Young readers get a feel for the new library in its first week of operation.
First week in new library overwhelming, thrilling
by Nathan Arneal
After years of dreaming, planning, fund raising and waiting, the North Bend Public Library welcomed the first guests into its new home last Monday.
The final day of operation for the Carnegie Library at Eighth and Mulberry streets was Saturday, April 21, exactly one day short of the 99th anniversary of its opening.
The two-story building which had housed the North Bend Library since 1913 was slowly emptied over the following week, with dozens of volunteers hauling books, newspapers, microfiche and furniture five blocks north to a brand new building.
The move went smoother than expected, but the process of opening a new library in North Bend began long ago. The first fundraiser was a bake sale held during Old Settlers 2007. That effort raised just more than $1,200. Over the next five years, the Library Foundation raised $1.3 million through fundraisers, grants and donations. Throw in in-kind donations, and the figure grows to $1.5 million.
“When donors realized the need for a new library and community room, they were overwhelmingly supportive,” Library Foundation treasurer Deanna Wolf said. “The North Bend Library Foundation and library committees spent a huge amount of time conducting a capital campaign, writing grants, and working on this project.”
While the old library averaged 150 to 175 visitors per week, the new library welcomed about 110 visitors on its first day, Monday, April 30. On day two, the head count was in the 70s. The largest crowds show up shortly after school lets out.
“Oh, my gosh,” head librarian Amy Williams said. “We get slammed daily from about 3:30 to 5:30 with the after-school crowd, which is wonderful. It’s fabulous, but it’s taking some getting used to. One librarian could man the ship at (the old library), but over here it’s taking three.
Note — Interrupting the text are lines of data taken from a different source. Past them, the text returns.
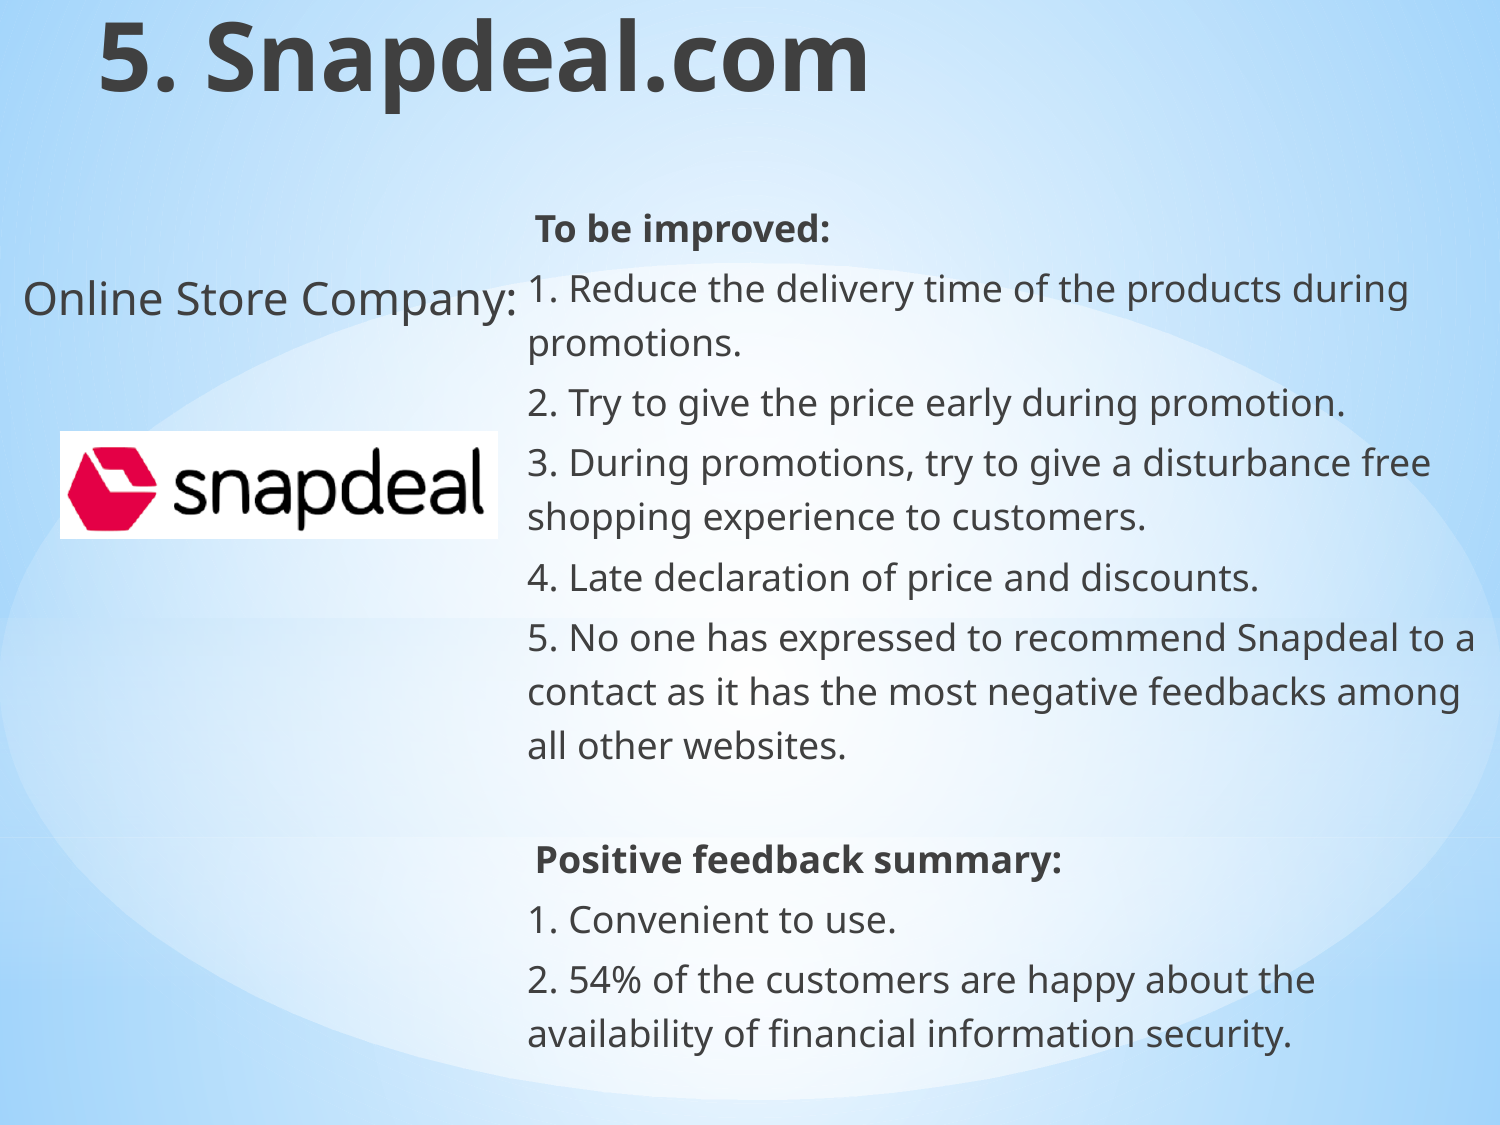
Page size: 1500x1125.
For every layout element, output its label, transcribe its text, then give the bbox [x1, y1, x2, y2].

text_box Online Store Company: [0, 262, 558, 738]
text_box 5. Snapdeal.com [0, 0, 888, 163]
text_box To be improved: 1. Reduce the delivery time of the products during promotions. 2. Try to give the price early during promotion. 3. During promotions, try to give a disturbance free shopping experience to customers. 4. Late declaration of price and discounts. 5. No one has expressed to recommend Snapdeal to a contact as it has the most negative feedbacks among all other websites. Positive feedback summary: 1. Convenient to use. 2. 54% of the customers are happy about the availability of financial information security. [512, 188, 1500, 1125]
picture [59, 431, 498, 539]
It’s great to see, but it’s a bit overwhelming.”
Of course, much of the traffic can be attributed to curiosity and the novelty of a new, beautiful building in town. But Williams said even after the initial rush subsides, she expects library usage to be up compared to the old building. She points to the new location being closer to the schools and more easily accessible to the elderly and handicapped. Plus, it’s a more comfortable place to relax and read a book or magazine.
“It’s an inviting space just to come and hang out,” Williams said. “The (new) building lends itself much more to being a public meeting space. The old building always felt crowded. If you were having a conversation on one side of building, you would disturb people on other side.”
The new building certainly has plenty of space for relaxing. The main collection room has a broad open space between rows of shelves. Part of that space was filled with tables and chairs that arrived Thursday. Still coming are couches and more stuffed chairs that will allow patrons to snuggle up with a book near the fireplace.
While the librarians hope for a relaxing experience for their patrons, they themselves aren’t quite to the point of relaxation yet. With the new building comes new technology for the staff to figure out.
“Everyone is trying to learn the new computers and all the new software,” Williams said, “and at the same time help patrons learn how to navigate it all. It’s a bit much right at first.”
A new circulation system will require patrons to have their library card with them to check anything out. There is also a self-checkout station for patrons to use.
Off the main room are several smaller rooms that visitors will enjoy.
The brightly painted children’s room holds not only the children’s book collection, but educational puzzles and pint-sized tables and chairs. The two computers in the room cannot access the internet, but can run over 50 educational programs aimed at kids.
Next door to the children’s room is the genealogy room, which currently holds archives of the North Bend Eagle, the microfiche machine and other research materials. Soon the room will include computer access to genealogy software and other aides for people researching their family tree.
On the other side of the circulation desk and staff workroom is the computer lab, which houses eight desktop computers with internet access. The library also has four laptop computers with wireless internet access that can be used within the building.
On the east side of the building is a multi-purpose community room that can host public meetings or be rented out for private gatherings. It includes a kitchenette and has its own access to the outside so it can be used after library hours.
“We’ve been so overwhelmed with the computer issues and trying to make sure everything runs smoothly so that when patrons come in to use it, they don’t have a negative experience,” she said. “We want them to have a positive experience. So sometimes I lose track of the aesthetics of the place because I’m so focussed on making sure the details work for everybody.”
Even with her head swimming at times, Williams sees a bright future for the North Bend Public Library.
“To see the kids in the kids’ room playing with the puzzles and pulling books off the shelves and playing with the computers, that’s neat to see,” she said. “Hopefully that will bring them in long term.”
Wolf said she hopes the North Bend Library will flourish in its new location.
“The success of this project will be measured by how often the building is used,” she said. “My vision is increased library hours and services, a community room used every day open to every non-profit free of charge, increased educational opportunities, and a library and community room that is welcoming and inviting to all. The North Bend Public Library has the potential to greatly increase the quality of life in North Bend and the surrounding area.”